- Secure Multiparty Computation of Principal Component Analysis
- Kim, Sang-Pil ; Lee, Sanghun ; Gil, Myeong-Seon ; Moon, Yang-Sae ; Won, Hee-Sun ;
- Journal of KIISE, volume 42, issue 7, 2015, Pages 919~928
- DOI : 10.5626/JOK.2015.42.7.919
Abstract
In recent years, many research efforts have been made on privacy-preserving data mining (PPDM) in data of large volume. In this paper, we propose a PPDM solution based on principal component analysis (PCA), which can be widely used in computing correlation among sensitive data sets. The general method of computing PCA is to collect all the data spread in multiple nodes into a single node before starting the PCA computation; however, this approach discloses sensitive data of individual nodes, involves a large amount of computation, and incurs large communication overheads. To solve the problem, in this paper, we present an efficient method that securely computes PCA without the need to collect all the data.

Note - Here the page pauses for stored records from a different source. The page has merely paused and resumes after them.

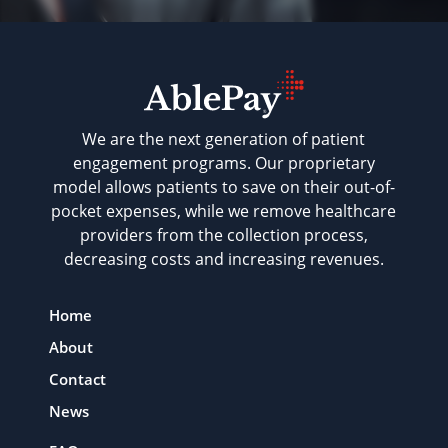
We are the next generation of patient
engagement programs. Our proprietary
model allows patients to save on their out-of-
pocket expenses, while we remove healthcare
providers from the collection process,
decreasing costs and increasing revenues.
Home
About
Contact
News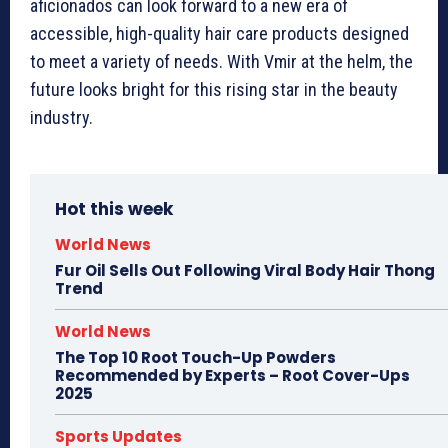
aficionados can look forward to a new era of
accessible, high-quality hair care products designed
to meet a variety of needs. With Vmir at the helm, the
future looks bright for this rising star in the beauty
industry.
Hot this week
World News
Fur Oil Sells Out Following Viral Body Hair Thong
Trend
World News
The Top 10 Root Touch-Up Powders
Recommended by Experts – Root Cover-Ups
2025
Sports Updates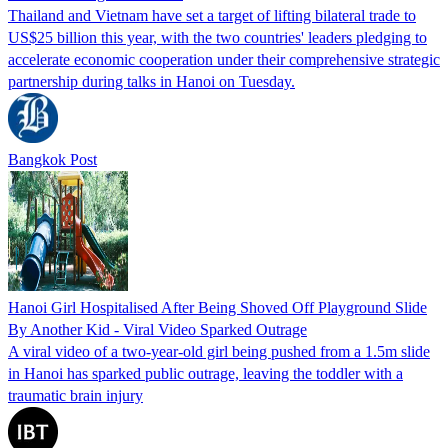
Thailand and Vietnam have set a target of lifting bilateral trade to
US$25 billion this year, with the two countries' leaders pledging to
accelerate economic cooperation under their comprehensive strategic
partnership during talks in Hanoi on Tuesday.
Bangkok Post
Hanoi Girl Hospitalised After Being Shoved Off Playground Slide
By Another Kid - Viral Video Sparked Outrage
A viral video of a two-year-old girl being pushed from a 1.5m slide
in Hanoi has sparked public outrage, leaving the toddler with a
traumatic brain injury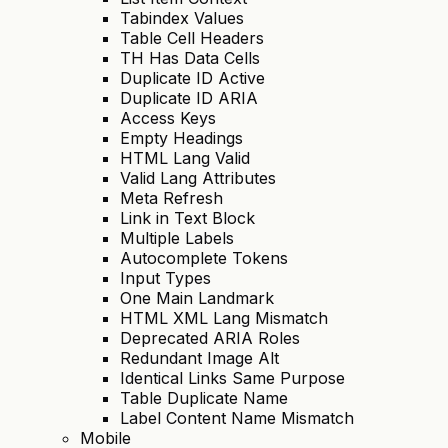
Tabindex Values
Table Cell Headers
TH Has Data Cells
Duplicate ID Active
Duplicate ID ARIA
Access Keys
Empty Headings
HTML Lang Valid
Valid Lang Attributes
Meta Refresh
Link in Text Block
Multiple Labels
Autocomplete Tokens
Input Types
One Main Landmark
HTML XML Lang Mismatch
Deprecated ARIA Roles
Redundant Image Alt
Identical Links Same Purpose
Table Duplicate Name
Label Content Name Mismatch
Mobile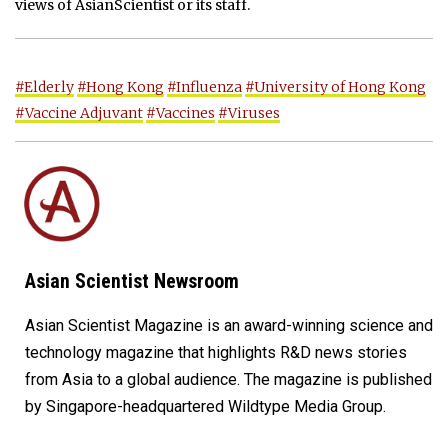
views of AsianScientist or its staff.
#Elderly
#Hong Kong
#Influenza
#University of Hong Kong
#Vaccine Adjuvant
#Vaccines
#Viruses
Asian Scientist Newsroom
Asian Scientist Magazine is an award-winning science and
technology magazine that highlights R&D news stories
from Asia to a global audience. The magazine is published
by Singapore-headquartered Wildtype Media Group.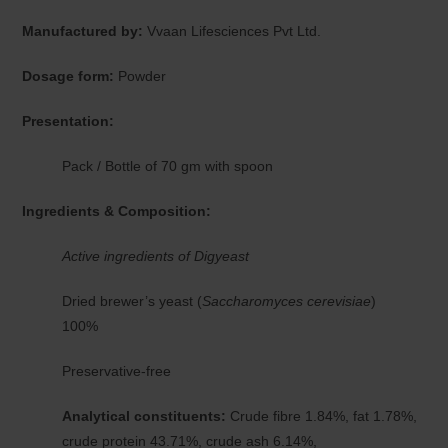
Manufactured by:
Vvaan Lifesciences Pvt Ltd.
Dosage form:
Powder
Presentation:
Pack / Bottle of 70 gm with spoon
Ingredients & Composition:
Active ingredients of Digyeast
Dried brewer’s yeast (
Saccharomyces cerevisiae
)
100%
Preservative-free
Analytical constituents:
Crude fibre 1.84%, fat 1.78%,
crude protein 43.71%, crude ash 6.14%,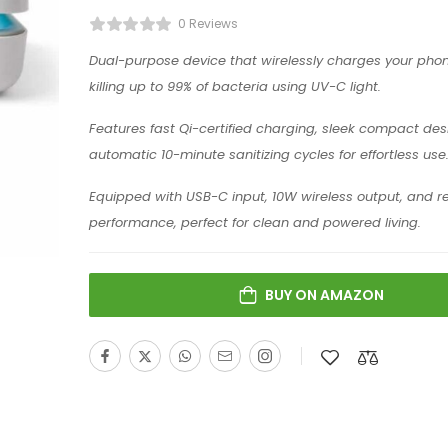
0 Reviews
Dual-purpose device that wirelessly charges your phon
killing up to 99% of bacteria using UV-C light.
Features fast Qi-certified charging, sleek compact des
automatic 10-minute sanitizing cycles for effortless use
Equipped with USB-C input, 10W wireless output, and re
performance, perfect for clean and powered living.
BUY ON AMAZON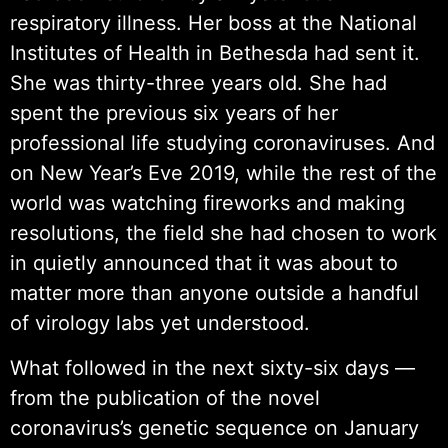
respiratory illness. Her boss at the National
Institutes of Health in Bethesda had sent it.
She was thirty-three years old. She had
spent the previous six years of her
professional life studying coronaviruses. And
on New Year’s Eve 2019, while the rest of the
world was watching fireworks and making
resolutions, the field she had chosen to work
in quietly announced that it was about to
matter more than anyone outside a handful
of virology labs yet understood.
What followed in the next sixty-six days —
from the publication of the novel
coronavirus’s genetic sequence on January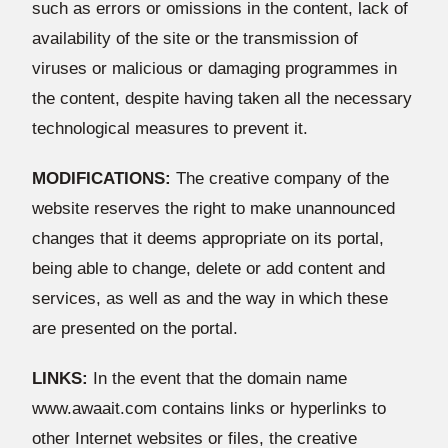
such as errors or omissions in the content, lack of
availability of the site or the transmission of
viruses or malicious or damaging programmes in
the content, despite having taken all the necessary
technological measures to prevent it.
MODIFICATIONS:
The creative company of the
website reserves the right to make unannounced
changes that it deems appropriate on its portal,
being able to change, delete or add content and
services, as well as and the way in which these
are presented on the portal.
LINKS:
In the event that the domain name
www.awaait.com contains links or hyperlinks to
other Internet websites or files, the creative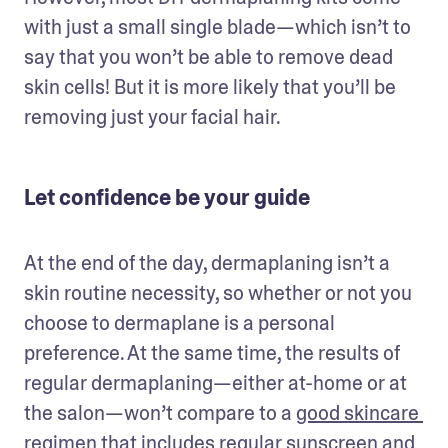
with just a small single blade—which isn’t to 
say that you won’t be able to remove dead 
skin cells! But it is more likely that you’ll be 
removing just your facial hair.
Let confidence be your guide
At the end of the day, dermaplaning isn’t a 
skin routine necessity, so whether or not you 
choose to dermaplane is a personal 
preference. At the same time, the results of 
regular dermaplaning—either at-home or at 
the salon—won’t compare to a 
good skincare 
regimen
 that includes regular sunscreen and 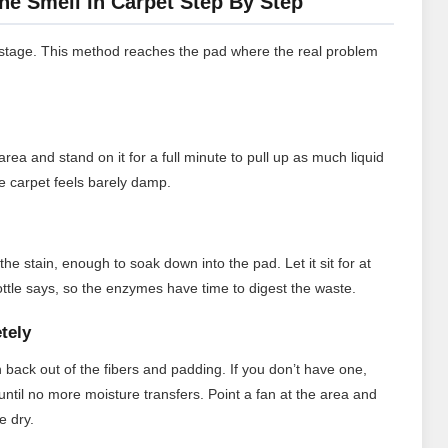
ne Smell In Carpet Step By Step
g stage. This method reaches the pad where the real problem
rea and stand on it for a full minute to pull up as much liquid
he carpet feels barely damp.
he stain, enough to soak down into the pad. Let it sit for at
bottle says, so the enzymes have time to digest the waste.
tely
 back out of the fibers and padding. If you don’t have one,
ntil no more moisture transfers. Point a fan at the area and
e dry.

The proposed method shares only limited information among individual nodes, but obtains the same result as that of the original PCA. In addition, we present a dimensionality reduction technique for the proposed method and use it to improve the performance of secure similar document detection. Finally, through various experiments, we show that the proposed method effectively and efficiently works in a large amount of multi-dimensional data.